Sa population et son poids économique font de la ville d'Antananarivo-Renivohitra la 24ème Région ou la 7ème Province de Madagascar.
Mais, corsetée par des textes archaïques en totale incohérence avec la nécessité vitale de la décentralisation, la Capitale subit un triple exode (rural, régional, national) plutôt que de pouvoir optimiser son attractivité. La surcharge sur l'ensemble des infrastructures (alimentation en eau, raccordement à l'électricité, volume des ordures, ratio habitants/habitat, densité humaine au km2, kilométrage de voirie, pression sur le milieu naturel) pousse à un tel désordre structurel (aménagement du territoire, urbanisme) que l'histoire de la Ville et son identité même s'en trouvent menacées.
Antananarivo-Renivohitra souffre de trop quand le reste du pays meurt de moins que rien. Cette distorsion entre Antananarivo-Renivohitra et "le désert malgache" (allusion au livre "Paris et le désert français", de Jean-François Gravier, Flammarion, 1947), commence dès le "Grand Tana".
Le Grand Tana demeure un concept méconnu. Tout juste si on sait qu'il désigne quelque chose de plus large que la seule ville d'Antananarivo-Renivohitra. Quant à ses limites géographiques ou l'opportunité de son invention, mystère, bien que les urbanistes parlent couramment Grand Tana depuis les années 1980.
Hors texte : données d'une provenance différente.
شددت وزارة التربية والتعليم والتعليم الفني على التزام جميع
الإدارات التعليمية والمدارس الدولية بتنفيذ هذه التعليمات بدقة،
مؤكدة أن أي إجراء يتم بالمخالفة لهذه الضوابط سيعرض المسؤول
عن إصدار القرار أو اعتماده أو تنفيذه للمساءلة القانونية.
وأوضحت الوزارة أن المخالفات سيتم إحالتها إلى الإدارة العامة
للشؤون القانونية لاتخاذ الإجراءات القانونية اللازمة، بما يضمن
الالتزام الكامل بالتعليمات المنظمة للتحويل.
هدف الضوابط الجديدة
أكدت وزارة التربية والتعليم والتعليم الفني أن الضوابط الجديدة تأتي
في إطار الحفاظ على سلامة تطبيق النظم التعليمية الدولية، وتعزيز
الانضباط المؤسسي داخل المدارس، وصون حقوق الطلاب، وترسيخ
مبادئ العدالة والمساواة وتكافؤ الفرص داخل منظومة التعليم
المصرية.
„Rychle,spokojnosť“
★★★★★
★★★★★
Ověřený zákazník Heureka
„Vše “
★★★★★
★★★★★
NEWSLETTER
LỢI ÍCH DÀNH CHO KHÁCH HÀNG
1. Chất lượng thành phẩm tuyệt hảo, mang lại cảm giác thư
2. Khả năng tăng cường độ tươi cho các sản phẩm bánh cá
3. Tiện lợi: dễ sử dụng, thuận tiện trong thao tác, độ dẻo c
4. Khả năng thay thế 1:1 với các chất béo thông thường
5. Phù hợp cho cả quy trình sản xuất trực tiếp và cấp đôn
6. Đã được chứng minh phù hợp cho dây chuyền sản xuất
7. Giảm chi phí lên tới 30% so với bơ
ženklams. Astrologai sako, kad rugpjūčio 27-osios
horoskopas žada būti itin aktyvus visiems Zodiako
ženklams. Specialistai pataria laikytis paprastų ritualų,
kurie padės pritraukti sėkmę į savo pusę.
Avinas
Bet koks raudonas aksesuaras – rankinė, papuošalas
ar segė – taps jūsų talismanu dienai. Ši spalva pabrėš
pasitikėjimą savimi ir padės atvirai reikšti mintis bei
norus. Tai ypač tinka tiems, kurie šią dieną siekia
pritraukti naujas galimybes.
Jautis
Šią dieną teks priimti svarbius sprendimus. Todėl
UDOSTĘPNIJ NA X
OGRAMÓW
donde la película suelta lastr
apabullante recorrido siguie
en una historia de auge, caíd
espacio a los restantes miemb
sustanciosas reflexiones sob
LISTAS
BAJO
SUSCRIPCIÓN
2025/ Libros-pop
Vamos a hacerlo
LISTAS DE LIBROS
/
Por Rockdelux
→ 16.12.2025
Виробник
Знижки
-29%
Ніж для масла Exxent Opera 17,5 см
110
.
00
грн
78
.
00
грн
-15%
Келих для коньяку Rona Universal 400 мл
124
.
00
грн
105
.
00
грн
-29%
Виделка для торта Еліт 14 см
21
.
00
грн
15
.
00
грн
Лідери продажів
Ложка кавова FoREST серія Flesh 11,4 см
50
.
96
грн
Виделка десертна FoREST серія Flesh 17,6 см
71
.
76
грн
Les limites vers le Sud-Sud-Ouest d'Antananarivo sont naturelles à la frontière que trace l'Ikopa. En deçà de Tanjombato, en deçà d'Anosizato Andrefana, en deçà de Bemasoandro. Au-delà, il devient plus lâche le maillage des rues, qui caractérise véritablement cette Ville-pays qui a fleuri au pied de la colline originelle d'Antananarivo. De Tanjombato à Andoharanofotsy, d'Anosizato à Ampitatafika, de Bemasoandro et Andranonahoatra à Itaosy et Andohatanjona, les banlieues ne semblent être desservies que par une seule rue principale à laquelle se raccordent impasses et culs-de-sac.
Mais, finalement, plutôt qu'une carte de l'Antananarivo-Renivohitra des six arrondissements (Ambohimanarina avait pu être une commune autonome il y a soixante ans) et une autre des communes plus ou moins rurales alentour, il y la réalité et sa géographie socio-économique.
Une réalité, c'est la lessive qui continue de se faire, au fleuve Ikopa. Comme il y a un siècle. Sur les berges de sa rive droite, l'aval filant à l'Ouest vers Andriantany et Farahantsana, le linge multicolore est mis à sécher sur les pierres anti-érosion : spectacle presque pittoresque s'il n'était pas encore du sous-développement. En vis-à-vis, sur la rive gauche, Bemasoandro, et une décharge sauvage qui se déverse inexorablement dans l'eau. Ici, une ville pas tant urbaine. Là-bas, une banlieue qui s'avoue rurale. Seulement, un pont plus loin. Un pont qui est moins passerelle que fossé et frontière sur le gâchis d'une décentralisation incantatoire.